SE3Set’s performance is demonstrated on several widely used benchmarks for molecular representation learning, including QM9, MD17, and MD22. It shows that SE3Set performs better than existing models on the large molecule benchmark MD22.

优点

  1. It is intuitively convincing to consider many-body interactions for molecular representation learning. SE3Set applies the idea of fragmentation to construct the many-body interactions of interest. This is a promising approach.

  2. It is valuable to incorporate SE(3) equivariance into the hypergraph framework. In addition, the update rules (E2V and V2E) proposed in this work are very natural, compared to the existing AllSet framework for hypergraphs without 3D information.

  3. The manuscript is well organized and easy to follow. I enjoy reading this work.

缺点

  1. The experiment results are not so strong and comprehensive.

  • On three benchmarks, SE3Set shows notable improvements on MD22 but performs quite similarly to many existing methods on QM9 and MD17. I understand that it is claimed that SE3Set is more effective on large molecules where many-body interactions are more important. To support this claim well, experiments on more large molecule benchmarks should be provided.

  • SE3Set operates on hypergraphs and such hypergraphs are constructed based on overlapped fragments, which might bring memory and computation overhead. However, there is no analysis on the complexity of SE3Set and the experimental comparison in terms of memory and running time is also missing.
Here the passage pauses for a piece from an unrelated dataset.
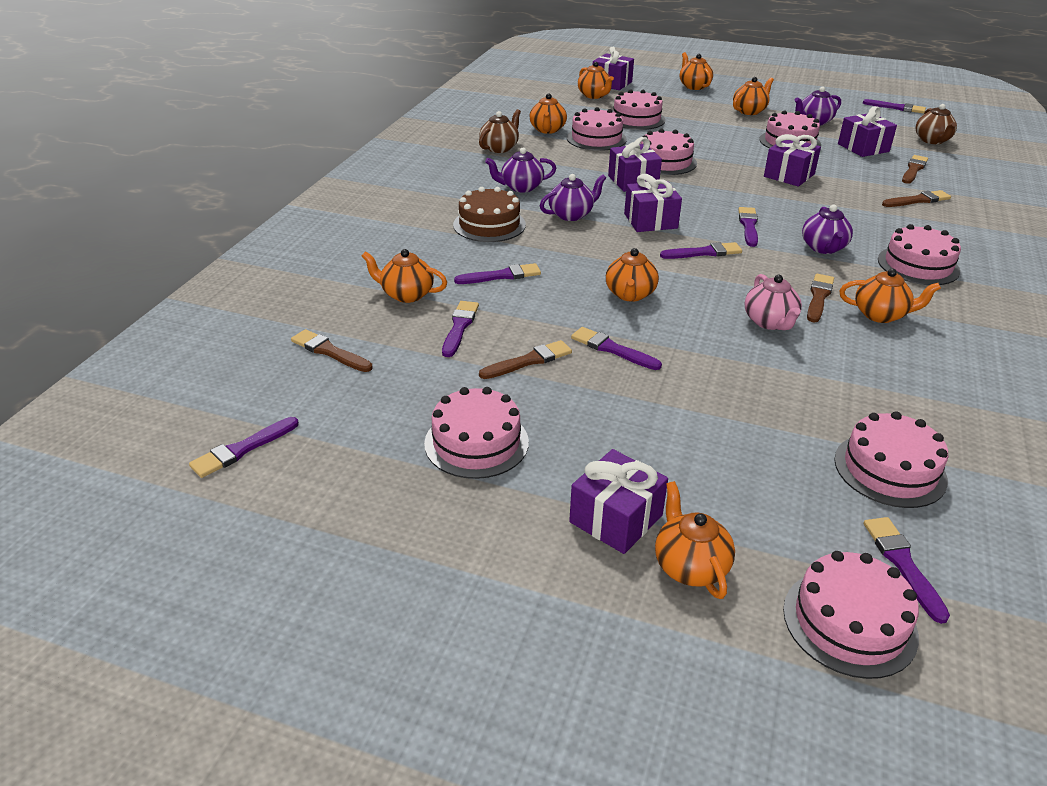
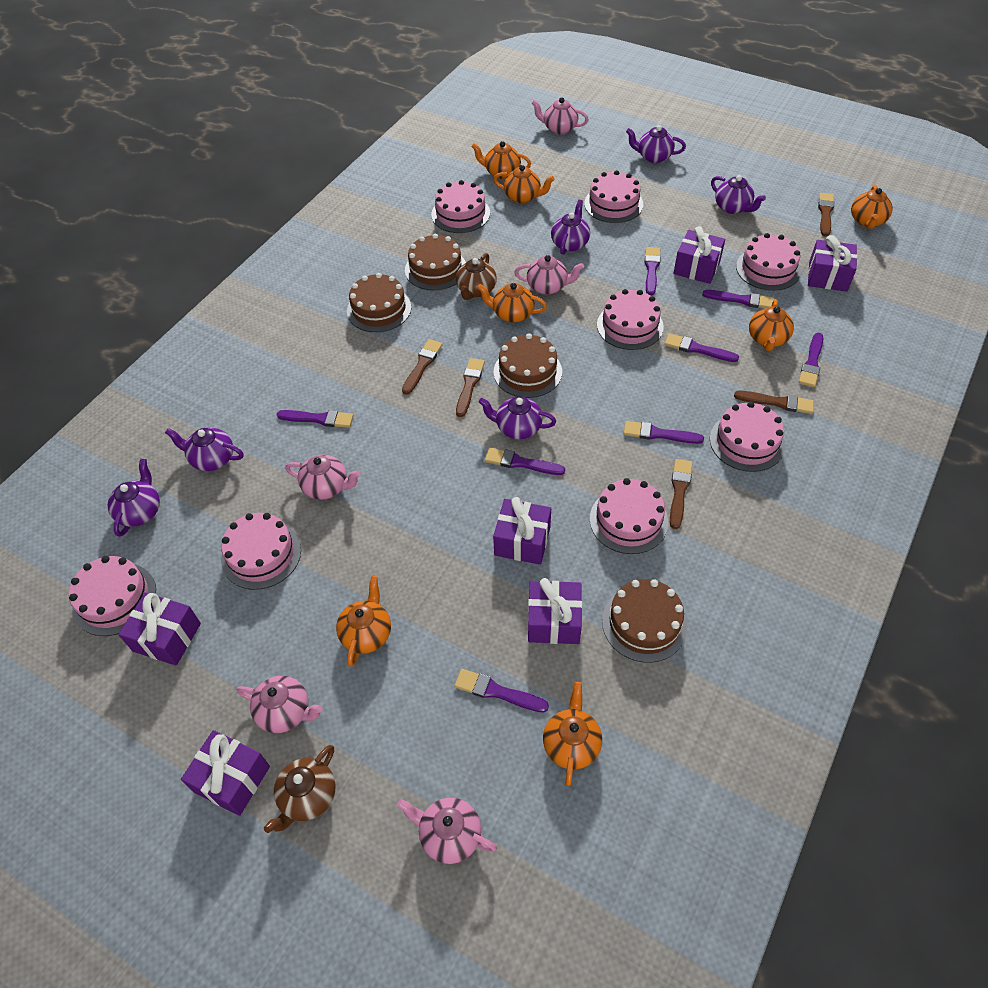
brown cake: 1 -> 4
orange teapot: 8 -> 7
pink teapot: 1 -> 5
purple teapot: 4 -> 6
  1. The ablation studies are not convincing, thus cannot support the main claim strongly. SE3Set’s performance is mainly demonstrated on MD22 but the ablation on fragmentation and E2V architecture is performed on one selected task on QM9. This is somewhat contradictory to the main claim that SE3Set (and the associated fragmentation strategy) is more effective for large molecule settings.

问题

As detailed in the weaknesses section, I highly recommend enriching the experiments and ablation studies of this work to make the main claim more convincing.

撤稿通知

I have read and agree with the venue's withdrawal policy on behalf of myself and my co-authors.